Render into Spanish this sentence from the patent background: "Fluff pulp produced by the processes of the present invention is soft, flexible, and has a lower content of knots or hard spots."

DOCUMENT SEGMENT:
* * * * *

BACKGROUND OF THE INVENTION

This invention relates generally to wet forming processes for making fluff pulp from soften wood pulps and, more particularly, to improved processes for making fluff pulp sheets which eliminate many of the unwanted fiber-to-fiber bonding (fiber bundles) that may be contained in the sheet to produce consistent and uniform quality fluff pulp. These improved processes also permit the manufacturer to control the consistency of the stock being formed by localized dilution to achieve a better cross-machine directional basis weight allowing the manufacturer to produce high quality fluff pulp while using low headbox consistency. Fluff pulp produced by the processes of the present invention is soft, flexible, and has a lower content of knots or hard spots. The processes of the present invention are capable of producing fluff pulp sheets having low variability in weight, moisture, Mullen strength and other physical sheet attributes. Accordingly, a fluff pulp sheet made in accordance with the present invention should have low shred energy while possessing high shred quality which results in significantly reduced fiberization energy when the sheets are ultimately processed. The invention is especially useful for the production of fluff pulp intended for use as the absorbent layer in disposable diapers, sanitary napkins, absorbent hygienic products and airlaid products.

* * * * *

LISTED ENTRIES:

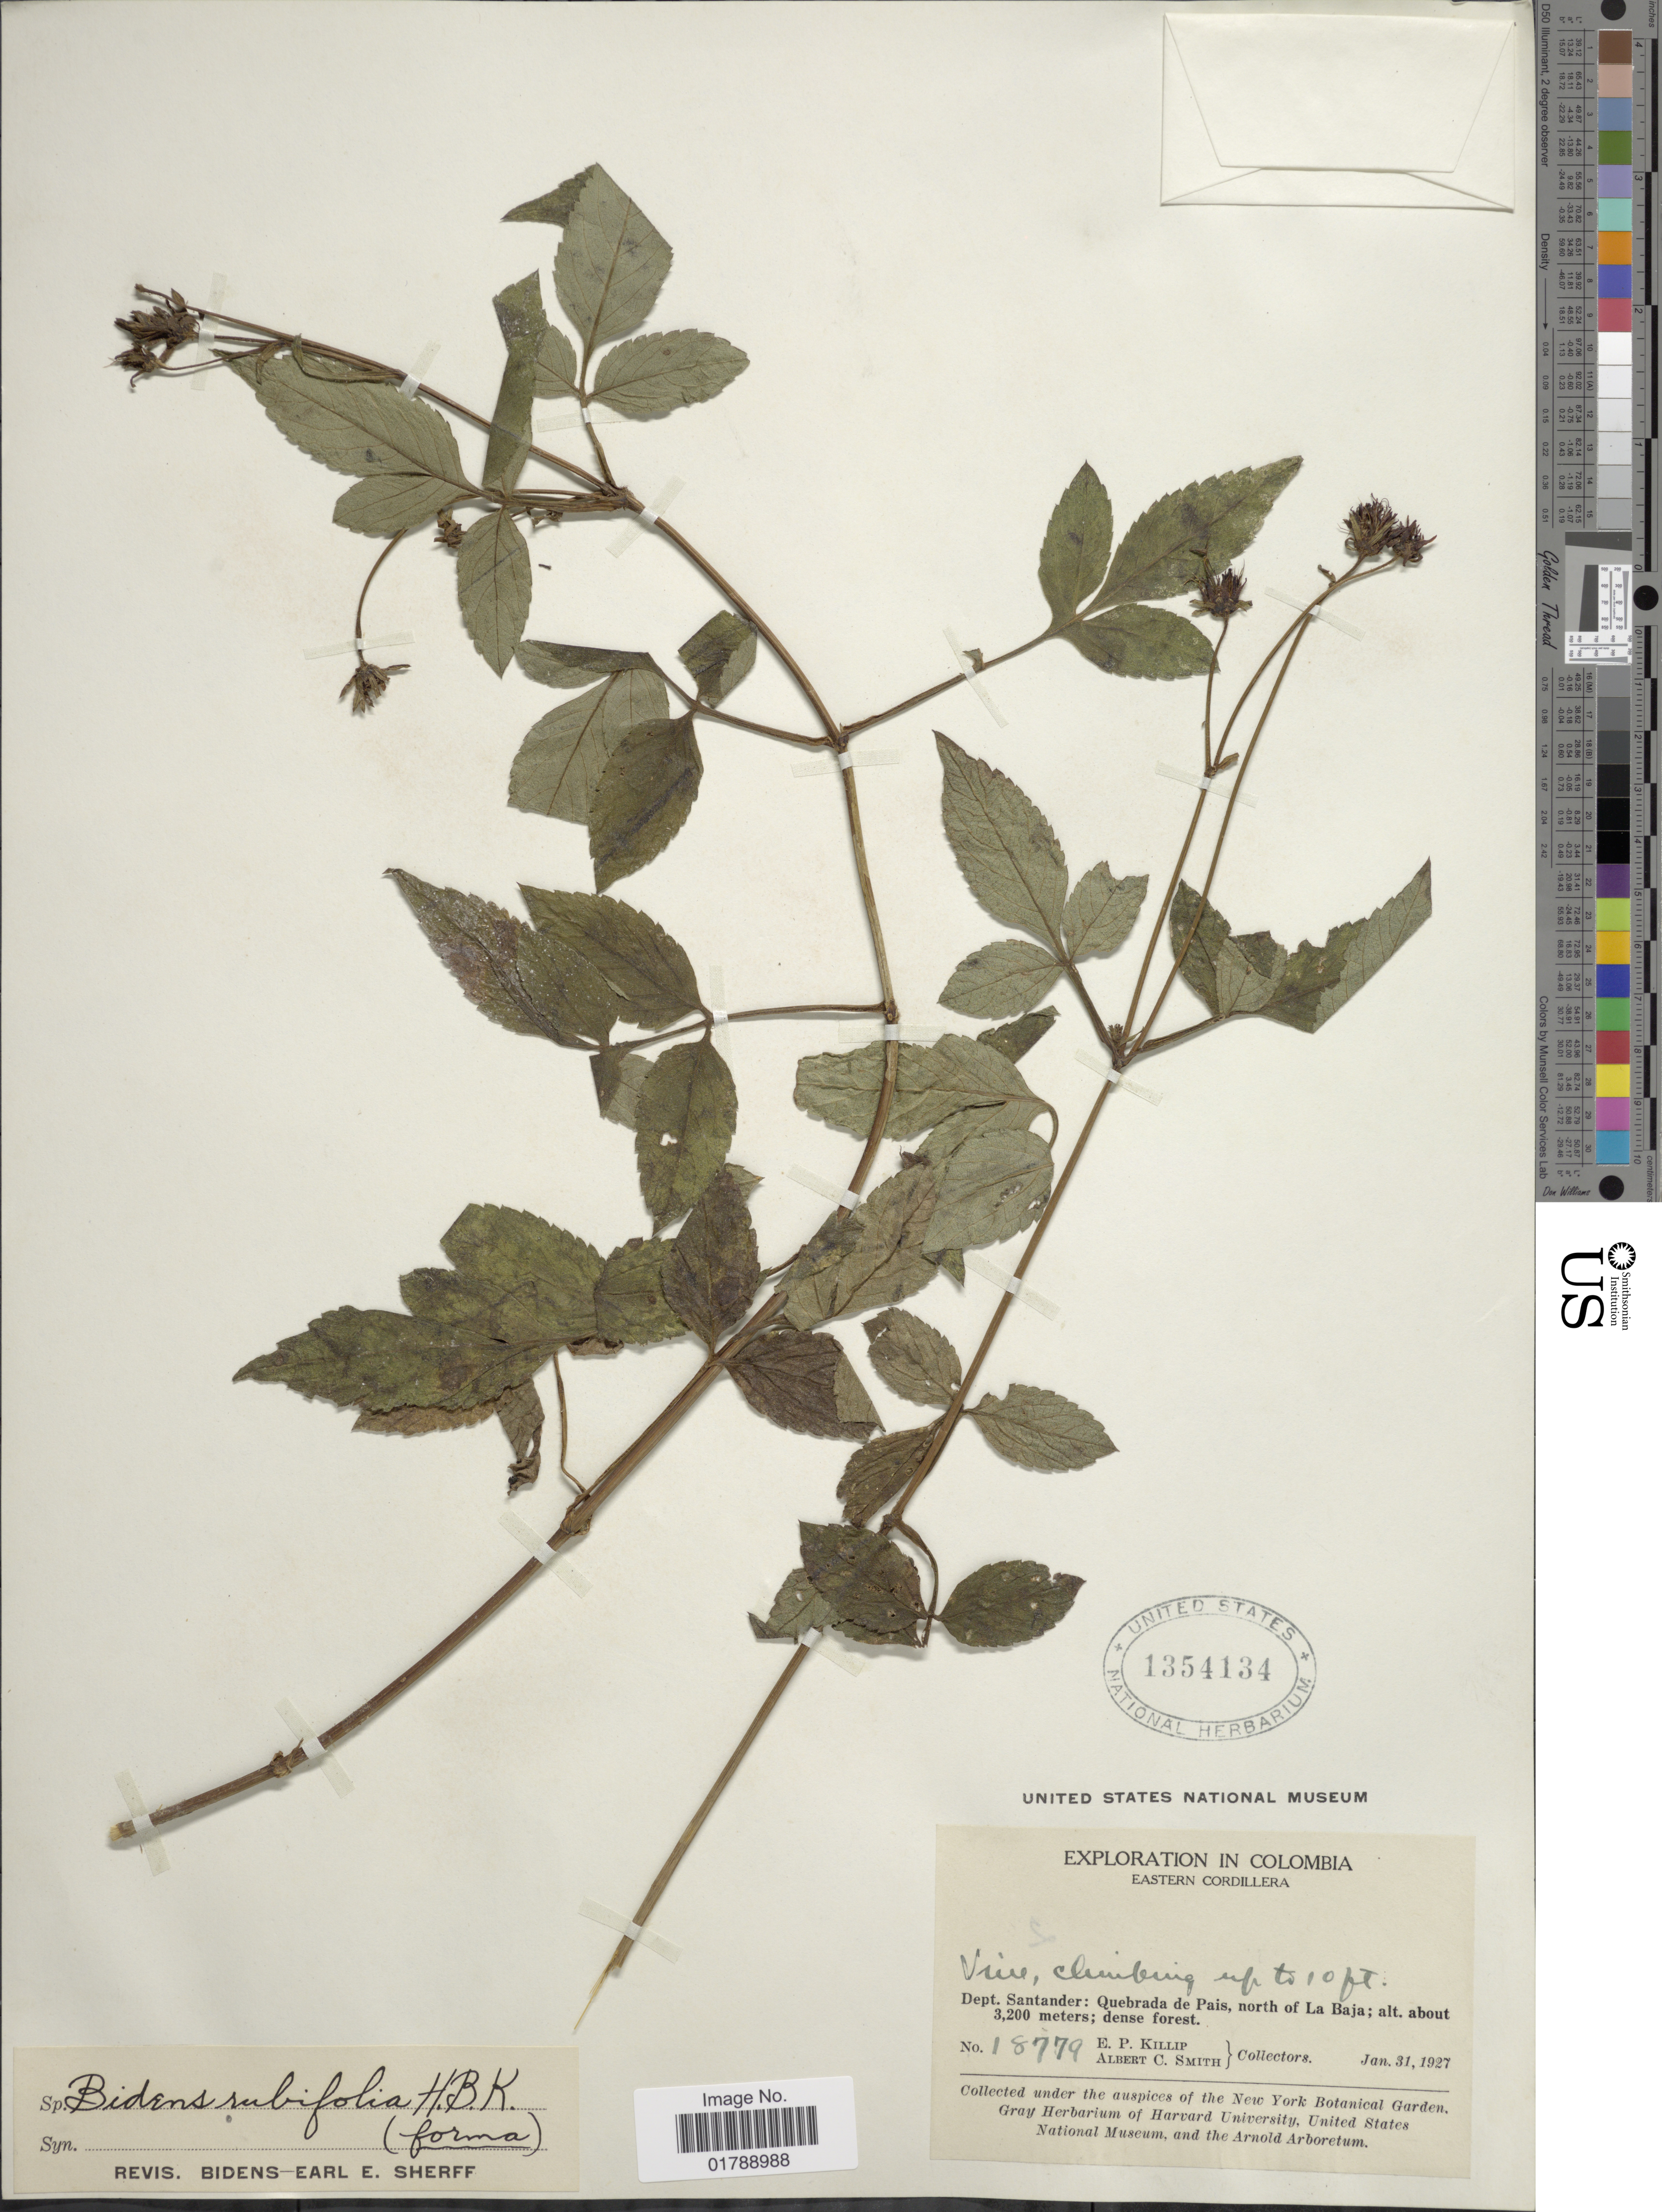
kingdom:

* * * * *

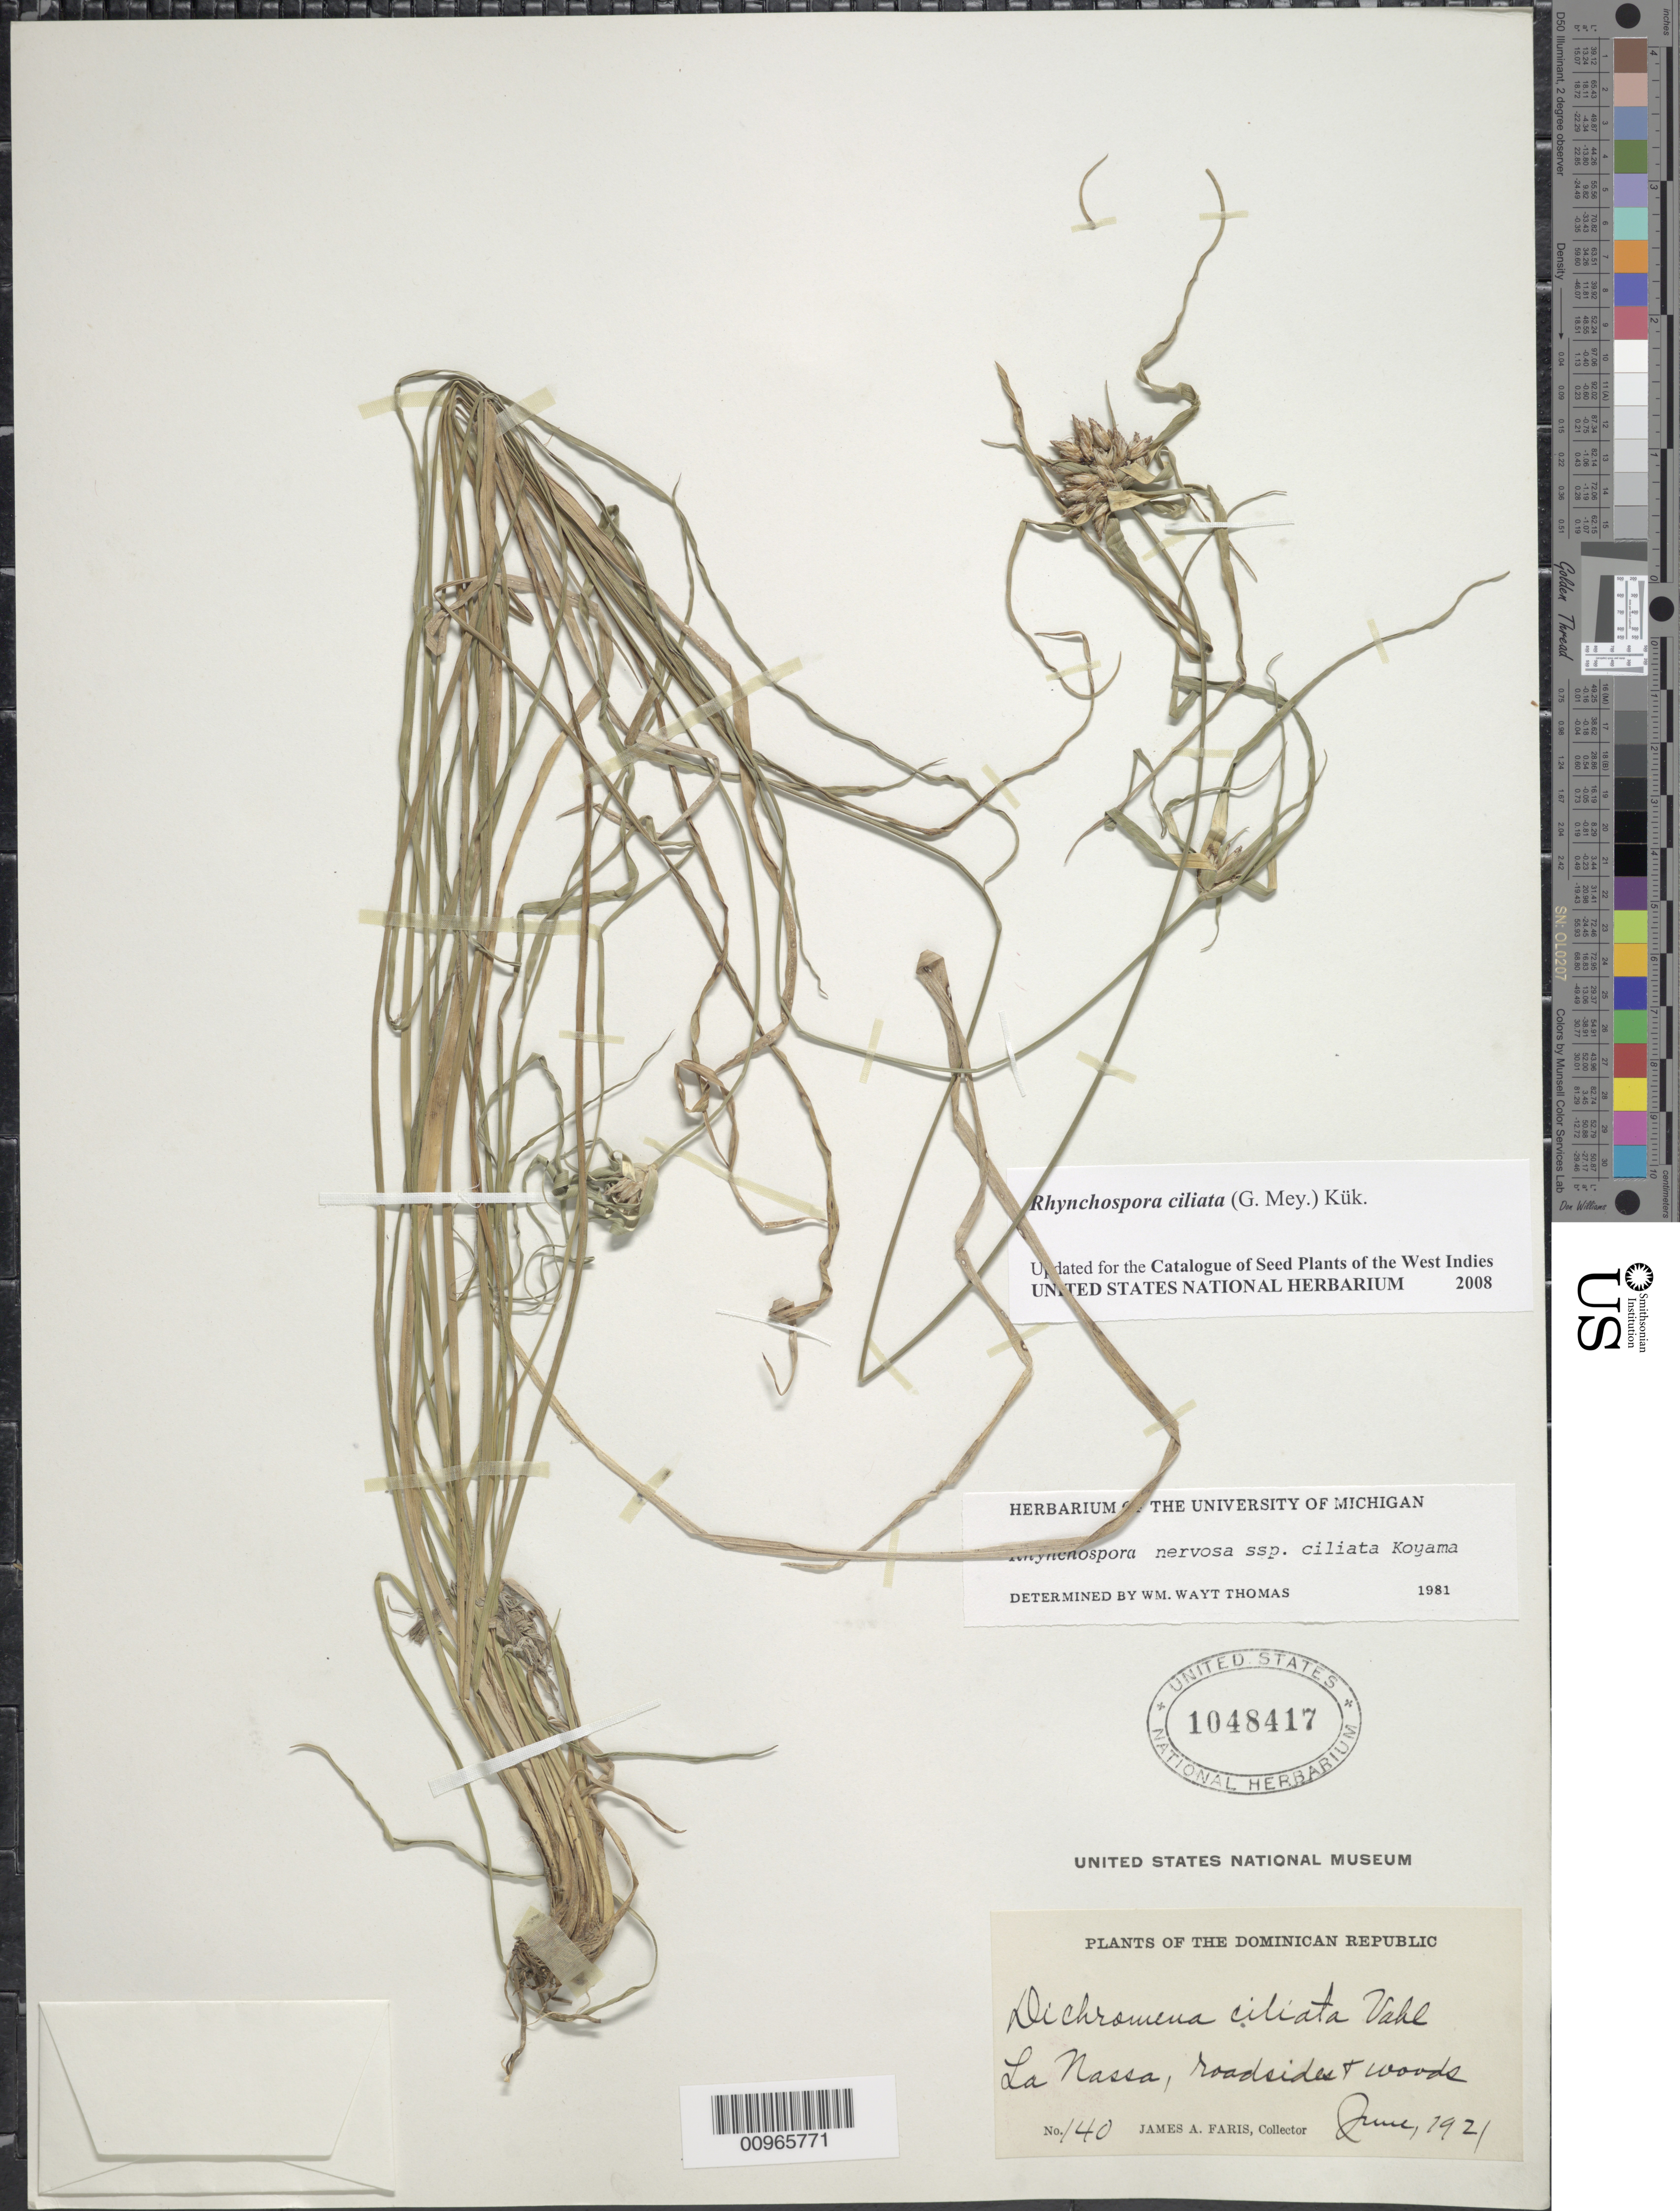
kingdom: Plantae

* * * * *

FINAL RESULT: La pulpa fluff producida mediante los procesos de la presente invención es suave, flexible y tiene un menor contenido de nudos o puntos duros.